A QB’s tendencies are rarely changeable. If it were easy to fix bad QB play, there wouldn’t be so many failed QB’s. Yeah, there is a lot of hate for Lovie right now, it’s always easy to say why didn’t you…after the fact with the benefit of replay and social media. But the fact is, Lovie is the head coach and he knows a little bit about the game. I find it very telling that even with the bad play of McCown, he kept with him, saying he brought the best chance to win. And with that thought…what does that tell you about the Bucs and how they felt about Glennon. If he were really good enough to win, don’t you think those WRs we have on the team might have said something? Especially now, after the season?
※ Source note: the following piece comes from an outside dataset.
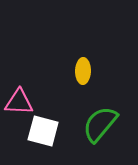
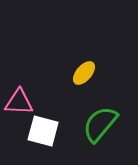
yellow ellipse: moved 1 px right, 2 px down; rotated 40 degrees clockwise
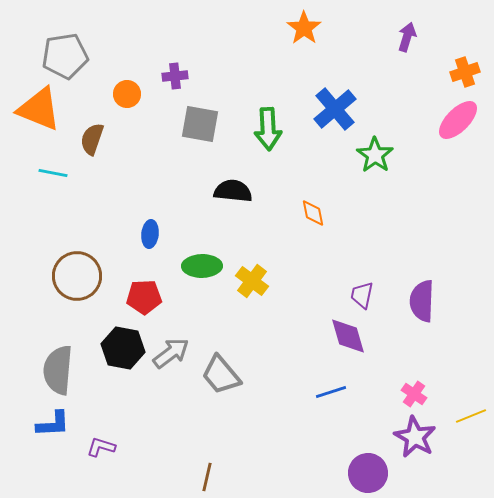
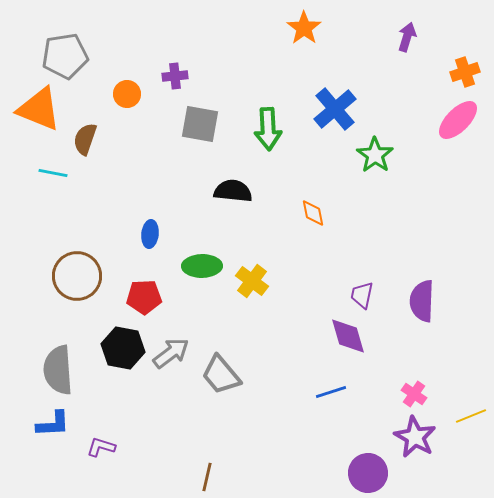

February 7th, 2015 at 3:03 pm
Just another solid reason to draft a QB with the first pick….BUT let him sit and learn and start Glennon all next season with Koetter. As a solid die hard Buc fan….I’d REALLY like to see what he can do under Koetter and our defense going into it’s second year. He can’t be any worse than throwing a rookie QB into the fire. Draft Mariotta and give Glennon a fair chance.
I was excited about McCown but he just didn’t show he had the balls that he temporarily grew during his time starting games in Chicago two years ago.
Give Glennon a shot, I’m afraid we are going to just throw him out and he will be yet ANOTHER former Bucs player to make this organization look like a bunch of FOKC TARDS
February 9th, 2015 at 4:15 pm
Glennon is the QB until Coach Smith says otherwise, and Koetter is just the OC that make Glennon more effective.
February 9th, 2015 at 4:17 pm
That edict came in Week 9, didn’t it?